Every time it happened, I put on a poker face to maintain my graceful image, and nobody had an inkling about the bullying.
I was bossed around by senior crew to cover their duties in the cabin. I was spoken to in a condescending tone for no rhyme or reason. I was teased for being religious because I declined an invitation to an outstation drinking session.
Call me a coward, but I dealt with bullying by not reacting to it because I knew my misery was temporary, and would end once the flight was over.
Talk is cheap, literally
Nowadays, male crew are more mindful with their words and actions because of the rise in formal complaints about sexual harassment and inappropriate workplace behaviour.
But unfortunately, offensive jokes of sexual and sexist nature are often passed, especially during the lull period on long haul flights. I myself was a victim of verbal sexual harassment on several occasions.
Once, a leading steward commented he liked women with big calves like mine, as big calves were “strong and good for certain activities”.
Another time, an IFM told me that I was “one of the prettiest faces” he had encountered in his flying career, and he would’ve dated me if I was older.
I dismissed such distasteful comments with forced laughter to hide my embarrassment. An idle mind is a devil’s workshop, and perhaps, they were probably trying to break the ice or entertain themselves.

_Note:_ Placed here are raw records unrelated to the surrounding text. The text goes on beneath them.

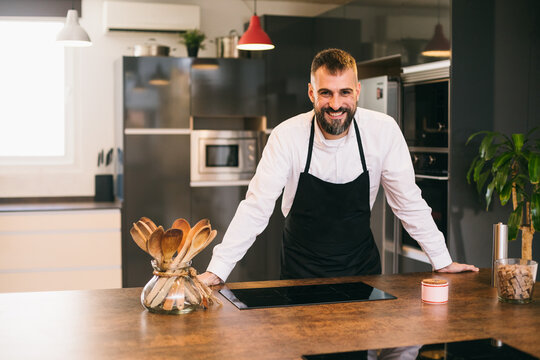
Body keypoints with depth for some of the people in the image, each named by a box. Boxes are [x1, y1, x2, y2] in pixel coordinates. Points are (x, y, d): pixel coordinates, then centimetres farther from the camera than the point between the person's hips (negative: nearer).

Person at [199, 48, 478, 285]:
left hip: (361, 266, 1)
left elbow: (408, 202, -3)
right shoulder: (287, 135, -17)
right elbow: (256, 207, -15)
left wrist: (442, 261, -2)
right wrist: (216, 271, -21)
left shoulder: (383, 130, -13)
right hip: (302, 271, -1)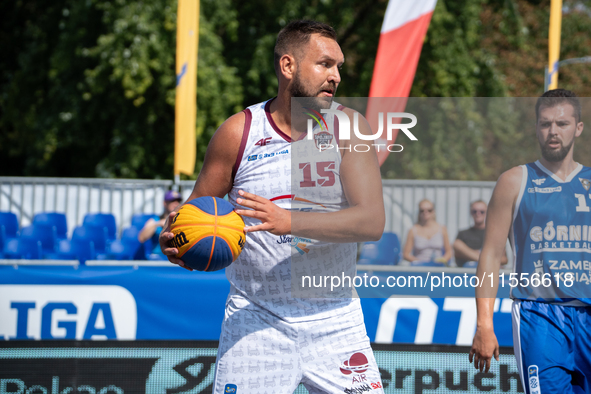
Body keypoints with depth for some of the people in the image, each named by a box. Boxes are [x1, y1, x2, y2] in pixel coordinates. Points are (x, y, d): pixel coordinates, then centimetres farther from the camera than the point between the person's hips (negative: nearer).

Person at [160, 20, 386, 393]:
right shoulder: (238, 132, -4)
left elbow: (372, 221, -16)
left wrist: (290, 221, -30)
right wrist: (175, 243, -17)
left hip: (334, 318, 1)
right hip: (255, 320, -1)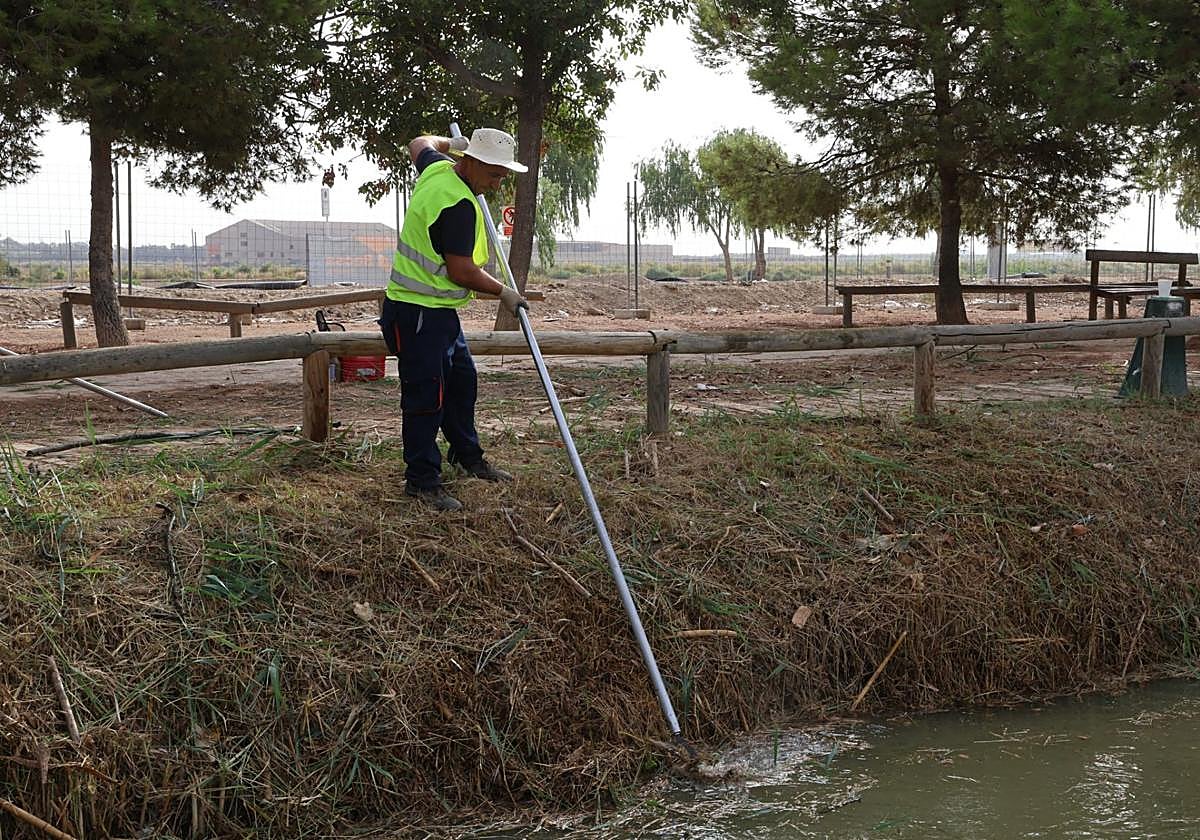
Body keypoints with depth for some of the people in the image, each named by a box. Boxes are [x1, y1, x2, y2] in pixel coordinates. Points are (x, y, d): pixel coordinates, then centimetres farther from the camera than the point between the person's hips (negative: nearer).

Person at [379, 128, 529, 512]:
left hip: (438, 311, 11)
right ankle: (422, 480, -1)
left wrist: (452, 144, 43)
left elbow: (420, 144, 29)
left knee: (462, 380, 20)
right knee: (426, 395, -7)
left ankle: (468, 456, 35)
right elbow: (461, 271, -24)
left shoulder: (438, 168, 4)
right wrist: (503, 293, -11)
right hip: (418, 313, -11)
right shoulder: (459, 205, -25)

While physical sexual harassment does happen, it is thankfully a rare occurrence.
Survival Of The Toughest
Initially, I was intimidated by the SQ culture. But I told myself I didn’t have to completely buy into the airline’s social norms, especially if it made me feel bad about myself.
Perhaps I should have reacted more bravely on those occasions where I was bullied or disrespected. If I could turn back time, I would have made my uneasiness or displeasure known.
Having said that, having a big, forgiving heart takes courage too.
Sometimes, the best way to deal with culture shock is to go with the flow and see where the tides lead you to.
Remember: you always have the option to raise the white flag.